Ronald Thwaites | That implementation gap
You couldn't help but admire Karl Samuda's passion about landownership and titling as he remembered the reasons for Bogle and Gordon's struggles. He was speaking on the 153rd anniversary of their execution that was observed recently.
While commending him, I sat watching the enthused parliamentarians and reflecting how ashamed we should be that many of the same obstacles to landownership that obtained in 1865 are still encumbering people's progress today. And there is very little being done about it.
The process of confirming landownership by way of a title still remains a tedious and expensive exercise beyond the pockets and understanding of a majority of our people. The state of the law is not the main problem. There are many statutes that we have passed over the years to get around some of the restrictions affecting legal tenure.
What is lacking is the vision and the political will to make it a priority for many more of our people to have security, access to credit, and to achieve the social uplift of being property owners.
The requirements to subdivide land still ties titling to the completion of infrastructure, despite legal power to delink the two. Samuda's own ministry is often unwilling to carry through the stated intention of the administration.
Count on one hand the instances when the law limiting the eviction of squatters has been invoked.

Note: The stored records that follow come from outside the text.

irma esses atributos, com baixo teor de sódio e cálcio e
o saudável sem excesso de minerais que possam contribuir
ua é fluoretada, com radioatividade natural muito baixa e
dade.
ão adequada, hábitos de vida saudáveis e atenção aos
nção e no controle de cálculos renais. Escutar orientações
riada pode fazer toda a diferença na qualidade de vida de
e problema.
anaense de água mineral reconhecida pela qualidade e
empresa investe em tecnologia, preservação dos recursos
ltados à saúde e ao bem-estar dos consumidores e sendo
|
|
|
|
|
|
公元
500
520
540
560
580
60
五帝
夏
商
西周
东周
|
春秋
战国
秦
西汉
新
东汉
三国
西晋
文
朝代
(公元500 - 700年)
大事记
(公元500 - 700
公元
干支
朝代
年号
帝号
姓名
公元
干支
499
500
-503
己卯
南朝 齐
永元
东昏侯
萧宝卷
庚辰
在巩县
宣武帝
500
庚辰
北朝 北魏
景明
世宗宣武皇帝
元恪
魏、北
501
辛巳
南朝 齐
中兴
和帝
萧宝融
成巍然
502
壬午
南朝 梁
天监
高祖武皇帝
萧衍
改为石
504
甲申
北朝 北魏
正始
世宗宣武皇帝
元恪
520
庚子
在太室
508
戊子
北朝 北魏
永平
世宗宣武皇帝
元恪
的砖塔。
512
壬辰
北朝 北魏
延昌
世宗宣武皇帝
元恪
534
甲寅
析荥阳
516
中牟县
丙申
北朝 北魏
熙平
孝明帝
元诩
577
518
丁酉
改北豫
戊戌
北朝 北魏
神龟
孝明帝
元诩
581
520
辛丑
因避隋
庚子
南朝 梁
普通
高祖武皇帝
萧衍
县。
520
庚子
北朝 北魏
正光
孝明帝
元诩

Why? It is because we lack a coherent settlement policy that recognises as fundamental that plans and opportunities must be available for all our people to live somewhere.
Absent that and its enforcememt, people do the best they can, most often without reference to legal strictures. How else could close to a million Jamaicans be living on land over which they have no tenure?
GETTING WORSE
And the situation is getting worse. Where must the near 60 per cent of the workforce who earn minimum wage, or close to it, find a decent place to rent, let alone to buy? And when we scream at them about forming better families, and protecting the vulnerable, how do you do that when you don't have stability at home?
Where is the affordable housing to acccomodate the low-paying, labour-intensive industries on which we are pinning our hopes for sustainable, inclusive growth? Just look at Montego Bay, Ocho Rios and urban St Catherine. Any surprise that these include troubled communities?
As it is, law, practice and inattention exclude the uplift of landownership in scores of brownfield sites across Jamaica, where no long-pocketed developer is going to invest in the level of infrastructure necessary for municipal approval. But were titles to be issued, no doubt with appropriate covenants requiring owners to contribute proportionately to basic services, capital could become available for development.
Among other problems, Operation PRIDE could not achieve its best outcomes because the infrastructure standards and costs were unaffordable by the State and unachievable to settlers who had no title to pledge.
But the hundreds of thousands of people in squatter communities are going nowhere, and it is time, as the present minister in charge of housing acknowledges, that conclusive moves be taken to regularise what exists and to prevent further squattting.
The nation should revive the PRIDE project with no more public investment than the provision of a survey plan to each prospective owner. Then, cause the issuance of a registered title to each plot (there are thousands already issued and sittting in government vaults) on affordable terms and with suitable requirements for further upgrading when required. For those who really cannot pay anything, give them a life tenancy at peppercorn and recover costs later.
NOTHING WILL CHANGE
Churches, the Government and other large landowners will continue to lose land to squatters until settlement areas are designated in each parish with proper conditions for occupancy and the mechanisms for enforcement. This is very important. For if, given reasonable alternatives, people still choose to settle where they please without penalty, nothing else will ever change.
Recently, the prime minister bemoaned the implementation gap gripping the country. He should know. Listen to ministers speak and you will hear more proposals and intentions than completed actions. Remember $18,000, 5-in-4, no auxiliary fees, and all the rest?
But this one could be different. I am hoping that Minister Samuda will add further distinction to his long public career by insisting on reversing the land exclusion and misuse that are the hangovers of the era of Paul Bogle and George William Gordon.
What a great way that would be to honour their lives and the multitude who struggled with them!